Arbeitsauftrag 1:
Führen Sie alle unterschiedlichen zusammengesetzten Substantive auf „-kosten“ auf, die im Übungstext vorkommen.
Arbeitsauftrag 2:
Übertragen Sie folgenden Satz aus dem Übungstext ins Englische: „Eine Ausnahme gilt für Unfallkosten in Höhe von bis zu 1.000 Euro zuzüglich Umsatzsteuer (sogenannte Bagatellregelung).“
Arbeitsauftrag 3:
Geben Sie aus dem Übungstext den Abschnitt von „Dezember 2016“ bis einschließlich „zu den Gesamtkosten.“ wortgetreu wieder.

Übungstext:
+ + +
Unfall mit Firmenwagen

Dezember 2016

Die steuerliche Behandlung von Unfallkosten, die mit einem Dienstwagen auf einer Privatfahrt verursacht werden, wurde zum 1. Januar 2011 geändert.

Nach der bisherigen Regelung waren die Unfallkosten mit Anwendung der 1-Prozent-Regelung abgegolten. Bei Anwendung der Fahrtenbuchmethode zählten die Unfallkosten gemäß R 8.1 Absatz 9 Nr. 2 Satz 8 LStR 2008 zu den Gesamtkosten.

Seit dem 1. Januar 2011 müssen Unfallkosten, die auf einer Privatfahrt entstehen und vom Arbeitgeber übernommen werden, zusätzlich als geldwerter Vorteil angesetzt werden (R 8.1 Absatz 9 LStR 2011). Eine Ausnahme gilt für Unfallkosten in Höhe von bis zu 1.000 Euro zuzüglich Umsatzsteuer (sogenannte Bagatellregelung). Diese werden wie folgt als Reparaturkosten gewertet:
  • 1-Prozent-Regelung: Sie sind abgegolten.
  • Fahrtenbuchmethode: Die Unfallkosten werden in die Gesamtkosten einbezogen und führen damit zu einem höheren Kilometersatz.
+ + +
(Gesammelte Dateneinträge)
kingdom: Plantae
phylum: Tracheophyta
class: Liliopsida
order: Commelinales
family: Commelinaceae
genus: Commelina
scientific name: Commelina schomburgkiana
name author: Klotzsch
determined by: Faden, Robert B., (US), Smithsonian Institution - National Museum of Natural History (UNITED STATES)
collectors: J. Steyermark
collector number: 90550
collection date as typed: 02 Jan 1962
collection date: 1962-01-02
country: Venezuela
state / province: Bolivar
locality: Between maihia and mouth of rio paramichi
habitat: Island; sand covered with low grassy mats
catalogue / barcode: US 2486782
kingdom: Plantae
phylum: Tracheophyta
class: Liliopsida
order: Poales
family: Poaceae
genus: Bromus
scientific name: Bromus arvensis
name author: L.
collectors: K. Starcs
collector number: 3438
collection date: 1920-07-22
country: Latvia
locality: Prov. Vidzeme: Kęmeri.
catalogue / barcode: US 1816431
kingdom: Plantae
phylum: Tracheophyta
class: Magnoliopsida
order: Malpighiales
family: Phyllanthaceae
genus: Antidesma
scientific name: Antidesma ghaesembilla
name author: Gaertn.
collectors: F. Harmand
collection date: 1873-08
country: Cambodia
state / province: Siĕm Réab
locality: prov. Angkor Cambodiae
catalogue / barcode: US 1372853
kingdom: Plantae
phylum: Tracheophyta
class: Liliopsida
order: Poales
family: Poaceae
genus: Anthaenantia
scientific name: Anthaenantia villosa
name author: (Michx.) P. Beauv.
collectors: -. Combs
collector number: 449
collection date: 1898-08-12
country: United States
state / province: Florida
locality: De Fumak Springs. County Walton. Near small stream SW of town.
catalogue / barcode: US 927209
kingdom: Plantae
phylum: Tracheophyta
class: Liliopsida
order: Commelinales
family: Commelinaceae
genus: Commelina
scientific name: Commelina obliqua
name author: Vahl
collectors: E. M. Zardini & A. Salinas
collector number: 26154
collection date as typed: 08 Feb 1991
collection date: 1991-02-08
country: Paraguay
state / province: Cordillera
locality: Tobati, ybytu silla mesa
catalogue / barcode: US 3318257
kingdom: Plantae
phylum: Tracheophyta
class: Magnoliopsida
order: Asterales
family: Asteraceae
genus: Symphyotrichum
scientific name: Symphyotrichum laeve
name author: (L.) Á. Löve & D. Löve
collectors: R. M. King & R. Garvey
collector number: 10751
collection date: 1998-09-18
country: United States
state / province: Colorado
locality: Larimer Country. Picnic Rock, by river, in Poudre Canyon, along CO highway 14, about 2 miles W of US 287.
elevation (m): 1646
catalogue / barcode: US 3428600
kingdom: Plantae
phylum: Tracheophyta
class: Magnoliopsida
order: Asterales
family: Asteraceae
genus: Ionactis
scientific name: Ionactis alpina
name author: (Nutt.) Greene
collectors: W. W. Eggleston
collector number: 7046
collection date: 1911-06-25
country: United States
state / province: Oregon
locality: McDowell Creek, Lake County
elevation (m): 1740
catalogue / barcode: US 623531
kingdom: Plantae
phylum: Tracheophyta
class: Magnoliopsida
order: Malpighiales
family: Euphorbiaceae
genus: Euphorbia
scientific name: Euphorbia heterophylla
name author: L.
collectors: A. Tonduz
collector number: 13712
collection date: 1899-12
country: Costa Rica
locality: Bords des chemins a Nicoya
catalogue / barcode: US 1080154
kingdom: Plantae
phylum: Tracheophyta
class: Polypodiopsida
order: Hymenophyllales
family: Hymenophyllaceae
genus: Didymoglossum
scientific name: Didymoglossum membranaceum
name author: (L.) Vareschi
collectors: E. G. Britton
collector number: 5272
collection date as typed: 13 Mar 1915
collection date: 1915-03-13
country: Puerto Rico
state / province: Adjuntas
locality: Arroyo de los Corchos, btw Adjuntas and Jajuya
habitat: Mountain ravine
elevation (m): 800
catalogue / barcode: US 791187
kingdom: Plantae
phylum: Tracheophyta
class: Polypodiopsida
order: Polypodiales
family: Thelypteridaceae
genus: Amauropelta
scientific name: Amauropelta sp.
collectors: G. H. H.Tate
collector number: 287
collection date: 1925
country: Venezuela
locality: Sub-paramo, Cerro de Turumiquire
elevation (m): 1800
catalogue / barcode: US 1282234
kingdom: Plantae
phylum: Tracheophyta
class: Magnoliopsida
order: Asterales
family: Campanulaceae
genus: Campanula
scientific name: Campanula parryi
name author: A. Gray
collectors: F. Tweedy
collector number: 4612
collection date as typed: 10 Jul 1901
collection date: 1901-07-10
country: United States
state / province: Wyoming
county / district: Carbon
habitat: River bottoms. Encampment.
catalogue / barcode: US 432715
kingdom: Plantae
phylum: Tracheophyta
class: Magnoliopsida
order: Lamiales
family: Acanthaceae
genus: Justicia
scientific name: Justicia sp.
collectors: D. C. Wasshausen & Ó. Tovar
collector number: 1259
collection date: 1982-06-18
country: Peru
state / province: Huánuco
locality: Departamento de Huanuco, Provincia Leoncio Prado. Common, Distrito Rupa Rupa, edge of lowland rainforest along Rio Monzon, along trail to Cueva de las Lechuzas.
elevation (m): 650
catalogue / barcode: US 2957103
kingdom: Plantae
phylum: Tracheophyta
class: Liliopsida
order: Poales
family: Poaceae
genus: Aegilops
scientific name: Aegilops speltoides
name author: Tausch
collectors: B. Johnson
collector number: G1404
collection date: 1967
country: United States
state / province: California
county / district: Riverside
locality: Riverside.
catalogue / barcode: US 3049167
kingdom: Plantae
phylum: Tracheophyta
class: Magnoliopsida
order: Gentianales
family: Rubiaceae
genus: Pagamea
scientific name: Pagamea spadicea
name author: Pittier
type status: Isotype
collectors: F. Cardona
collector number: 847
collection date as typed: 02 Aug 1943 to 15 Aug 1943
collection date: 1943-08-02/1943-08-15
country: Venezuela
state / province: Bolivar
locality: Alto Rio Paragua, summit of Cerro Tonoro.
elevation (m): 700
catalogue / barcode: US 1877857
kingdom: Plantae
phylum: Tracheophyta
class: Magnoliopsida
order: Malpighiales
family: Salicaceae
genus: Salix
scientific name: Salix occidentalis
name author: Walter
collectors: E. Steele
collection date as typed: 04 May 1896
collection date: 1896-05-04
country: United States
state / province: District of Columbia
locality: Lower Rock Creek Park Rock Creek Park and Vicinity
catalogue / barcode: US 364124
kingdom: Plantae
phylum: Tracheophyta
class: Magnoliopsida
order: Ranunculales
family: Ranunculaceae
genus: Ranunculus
+ + +
Schriftliche Antwort 1:
Unfallkosten, Gesamtkosten, Reparaturkosten

Schriftliche Antwort 2:
An exception applies to accident costs of up to 1,000 euros plus value-added tax (the so-called de minimis rule).

Schriftliche Antwort 3:
Dezember 2016

Die steuerliche Behandlung von Unfallkosten, die mit einem Dienstwagen auf einer Privatfahrt verursacht werden, wurde zum 1. Januar 2011 geändert.

Nach der bisherigen Regelung waren die Unfallkosten mit Anwendung der 1-Prozent-Regelung abgegolten. Bei Anwendung der Fahrtenbuchmethode zählten die Unfallkosten gemäß R 8.1 Absatz 9 Nr. 2 Satz 8 LStR 2008 zu den Gesamtkosten.